On my screen the full screenshot has an image size of 5120x2880 pixels and with my physical screen this is 220 pixels per inch.

If you were to send me your image, my computer would display all 3024x1964 pixels but at the screen resolution of my screen (220 PPI). So it will be physically larger than on your computer.

For display on a computer screen, the image has a size in pixels and displays at the ppi of whatever physical screen is being used. Pixels per inch on screen is not a property of the image - rather of the display.

But what has been included in the image metadata is how the image will print.
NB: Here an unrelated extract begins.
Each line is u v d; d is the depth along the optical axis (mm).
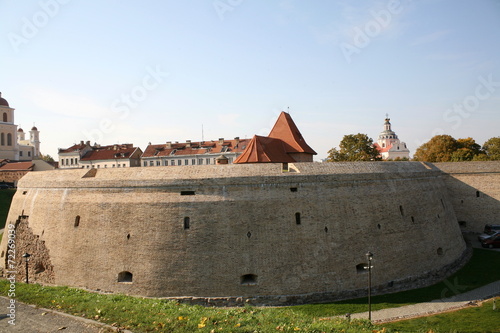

Scaling for printing is measured by dots per inch (DPI) on paper. All screenshots created by macOS 14 are labelled with a printing resolution of 144 DPI. Preview's Inspector describes this as "Image DPI: 144 pixels/inch". This is pixel per inch for printing - not computer display.

This means that all printers will print the image at the same physical size using a resolution of 144 dots/inch. So your printer will print a picture which is 21" by 13.6". And my printer will print it at the same size.

The DPI can be adjusted in Preview's Tools > Adjust Size. Here is an adjustment of my full screenshot so that it will fit easily on an A4 printer but without changing the pixels in the image file.

enter image description here

The size on paper can also be adjusted in the print dialog. This is often set to automatically "fit on paper".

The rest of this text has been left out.